Have a good faith belief a patent is invalid? Slow down! You may still be inducing infringement...

5.27.2015

The US Supreme Court Weighs In

Vacating the Federal Circuit’s judgment and remanding for further proceedings, the US Supreme Court held (6-2) that a defendant’s good faith belief that a patent is invalid is not a defense to induced infringement.

A Brief History

Commil’s patent relates to a method of implementing short-range wireless networks. Commil sued Cisco Systems, Inc. for, inter alia, inducing infringement by selling equipment to Cisco customers who directly infringe. At the first trial, the jury found no liability for induced infringement. At a second trial for induced infringement, $63.7 million was awarded to Commil. Cisco’s evidence of a good faith belief of invalidity was excluded. The Federal Circuit affirmed in part, vacated in part, and remanded. At issue with the Supreme Court was the Federal Circuit holding that the district court erred in excluding Cisco’s evidence.

Why the Reversal?

Section 271(b) of the Patent Act establishes liability for a defendant who “actively induces infringement.” That language requires intent to bring about the desired result, which is patent infringement.

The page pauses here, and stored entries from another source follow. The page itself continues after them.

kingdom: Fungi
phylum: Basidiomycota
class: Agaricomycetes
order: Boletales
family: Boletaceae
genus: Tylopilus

When infringement is the issue, validity is not the question to be confronted. Infringement and validity are different concepts from different parts of the Patent Act, and non-infringement and invalidity are separate defenses. Allowing a good faith belief of invalidity as a defense would lessen the statutory presumption of patent validity. In all, validity and infringement are distinct issues, bearing different burdens, different presumptions, and different evidence.

To say that an invalid patent cannot be infringed, or that someone cannot be induced to infringe an invalid patent, is in one sense a simple truth, both as a matter of logic and semantics. But the questions courts must address when interpreting and implementing the statutory framework require a determination of the procedures and sequences that parties must follow to prove the act of wrongful inducement and any related issues of patent validity.

Invalidity is not a defense to infringement; rather, it is a defense to liability. And because of that fact, a belief as to invalidity cannot negate the scienter required for induced infringement.

What does this mean for you?

Review your existing opinions of counsel! If you have exposure as potential inducer of patent infringement, make sure you rely on an opinion that includes a competent non-infringement analysis. If the opinion does not include one, you may very quickly want to commission a non-infringement and/or design-around analysis.